Data visualization images
+ + + +

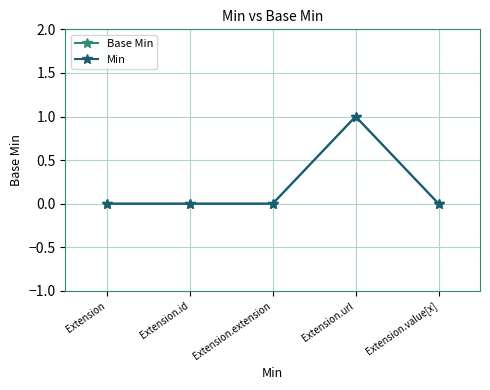

True or false: Base Min and Min cross at least once.

False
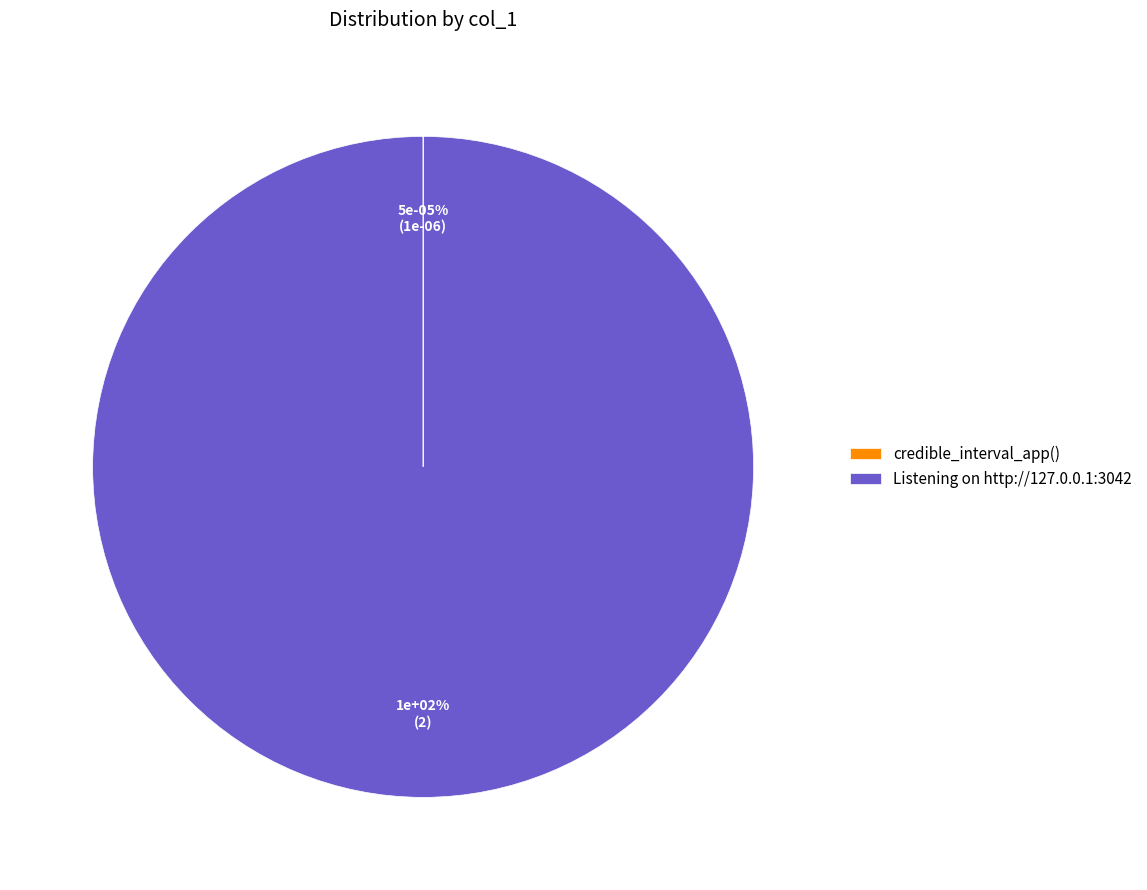

What percentage do Listening on http://127.0.0.1:3042 and credible_interval_app() together represent?

100.0%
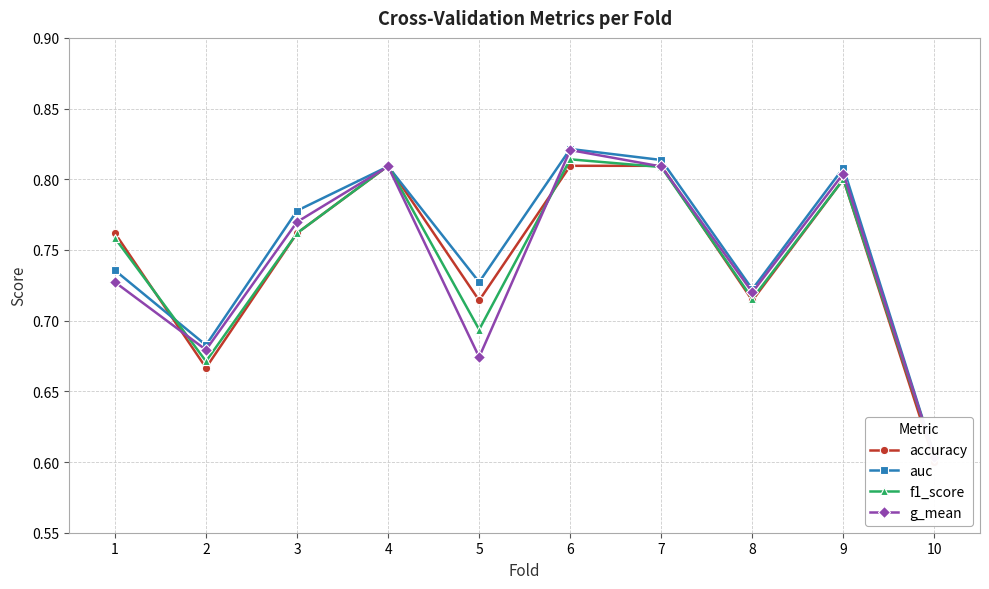

True or false: auc and accuracy intersect in this chart.

True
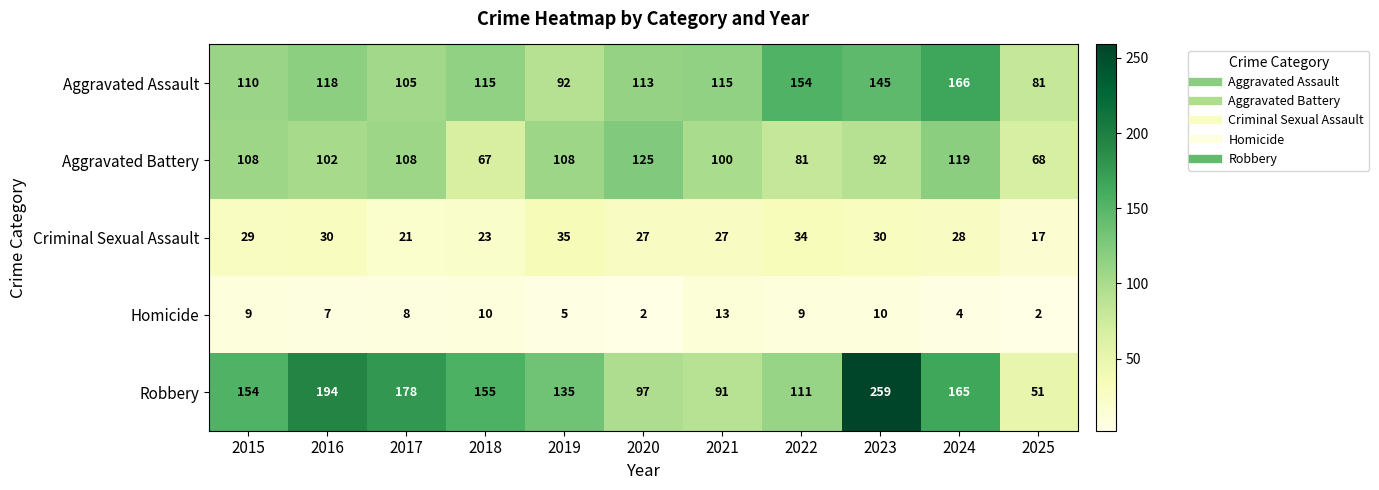

Rank the series by their maximum value, from highest to lowest.

Robbery, Aggravated Assault, Aggravated Battery, Criminal Sexual Assault, Homicide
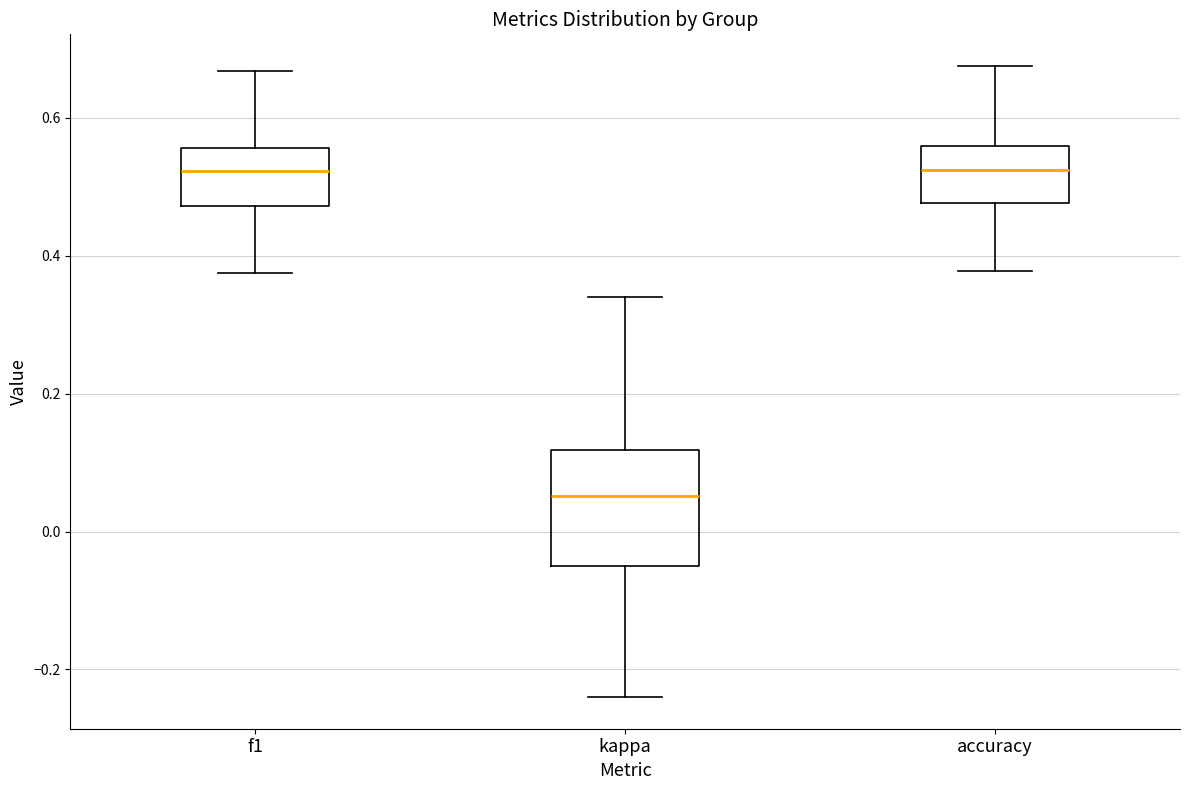

Reading left to right, transcribe this box plot: for each box, give where its median line is, the range the box spans, and where its two whiskers end, as read against the y-axis. The values are not printed on the chart, so give them approximately, as read against the axis.

f1: median 0.52, box 0.48 to 0.56, whiskers 0.38 to 0.66
kappa: median 0.06, box -0.04 to 0.12, whiskers -0.24 to 0.34
accuracy: median 0.52, box 0.48 to 0.56, whiskers 0.38 to 0.68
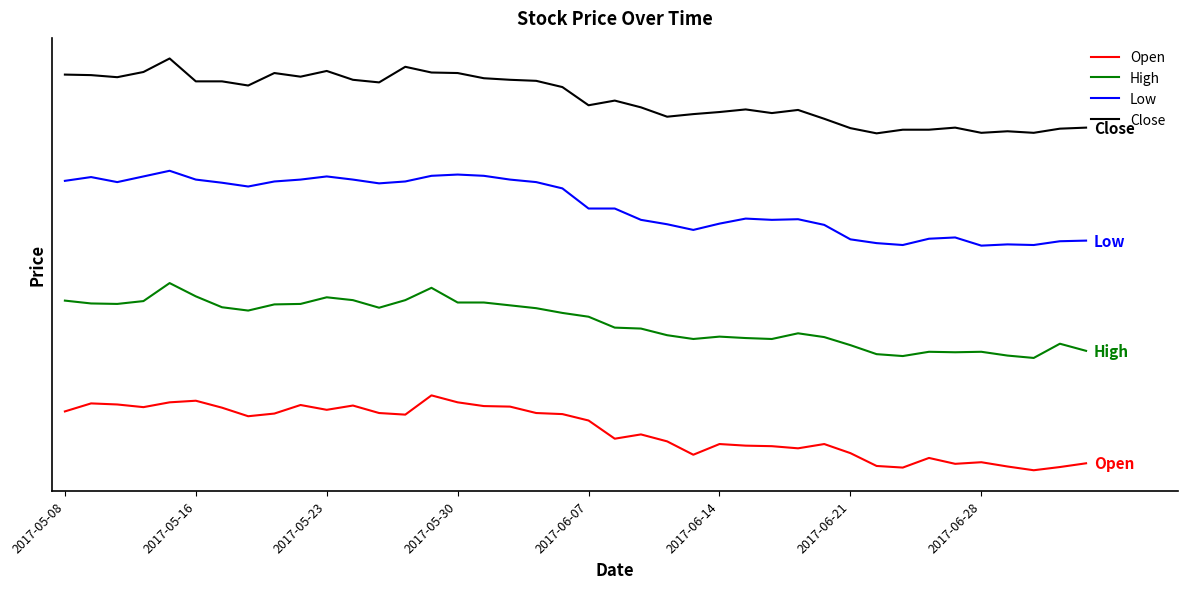

Does the chart have visible grid lines?

No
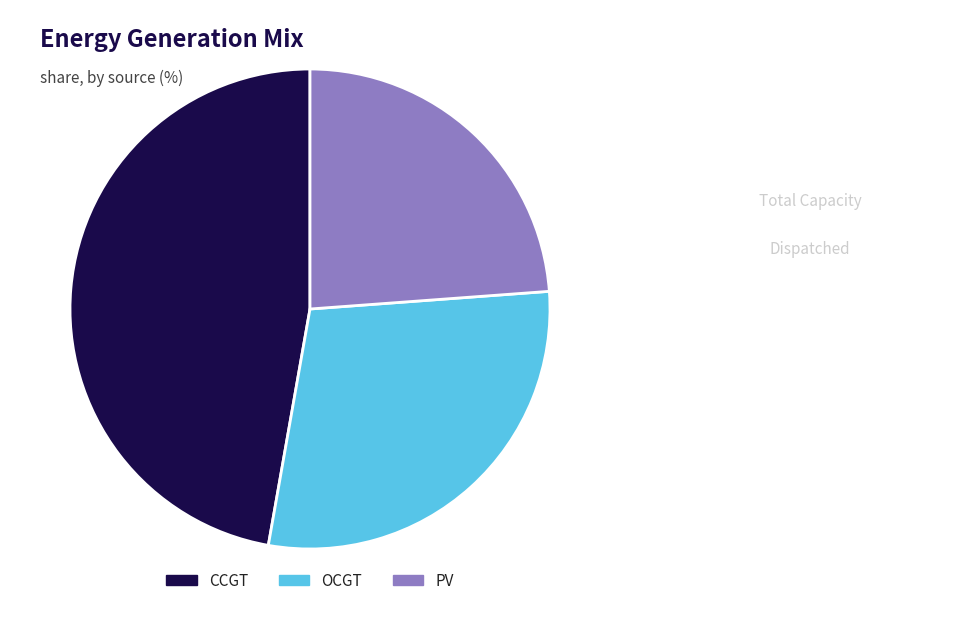

Which slice is the largest?

CCGT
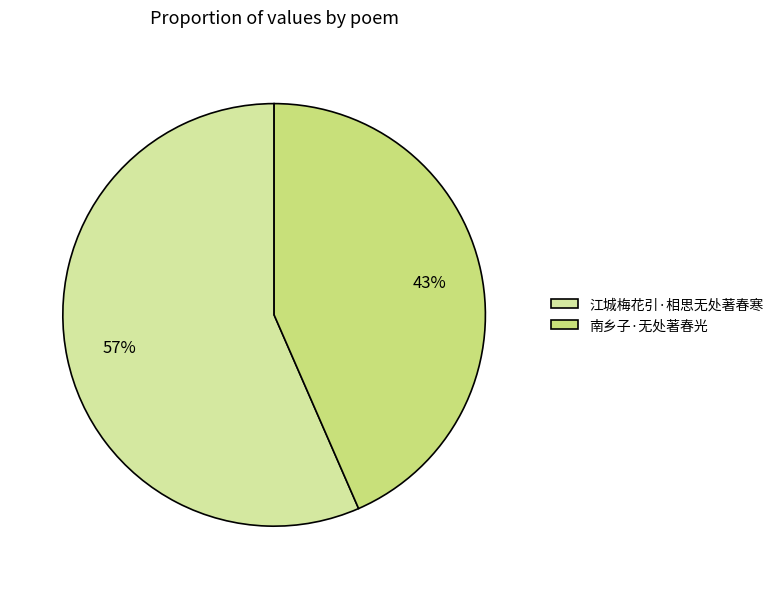

Does 江城梅花引·相思无处著春寒 account for over 50% of the chart?

Yes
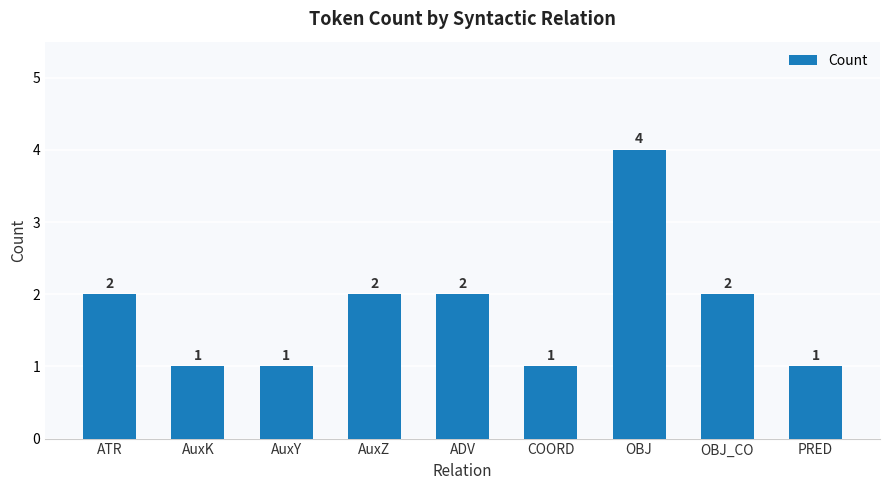

What is the smallest value displayed?

1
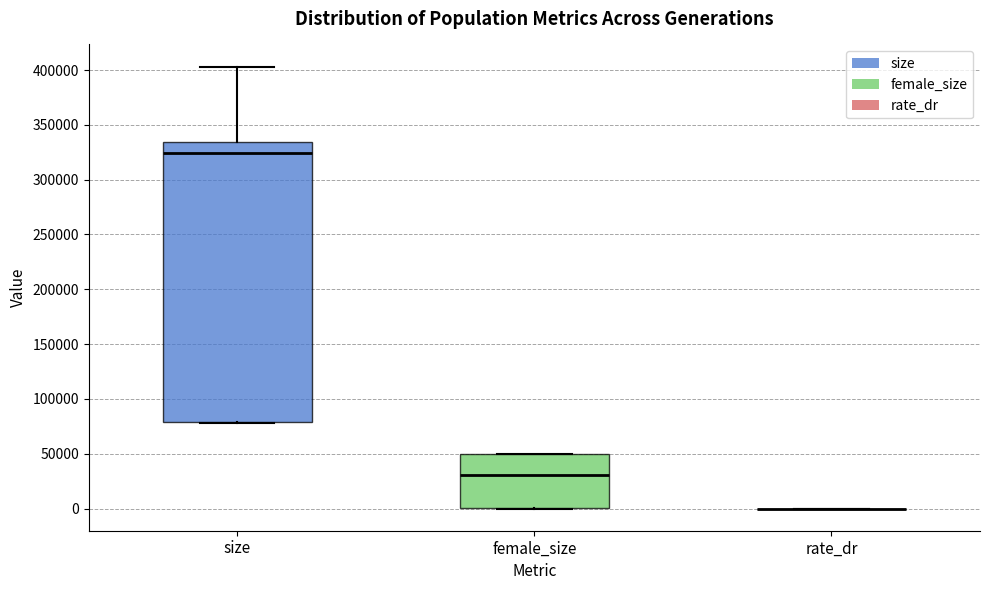

Reading left to right, read every box against the y-axis: the position of its median line, the range the box covers, and the ends of its whiskers. The values are not printed on the chart, so give them approximately, as read against the axis.

size: median 325000, box 80000 to 335000, whiskers 80000 to 405000
female_size: median 30000, box 0 to 50000, whiskers 0 to 50000
rate_dr: box collapsed to a line at 0, whiskers 0 to 0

+ + + +

§ **Problem to solve**
Copy out word for word the lines of the records from the one containing "What is the smallest value displayed?" through the end of the records, both ends included. Leave the pictures out.

§ **Written response**
What is the smallest value displayed?

1

Reading left to right, read every box against the y-axis: the position of its median line, the range the box covers, and the ends of its whiskers. The values are not printed on the chart, so give them approximately, as read against the axis.

size: median 325000, box 80000 to 335000, whiskers 80000 to 405000
female_size: median 30000, box 0 to 50000, whiskers 0 to 50000
rate_dr: box collapsed to a line at 0, whiskers 0 to 0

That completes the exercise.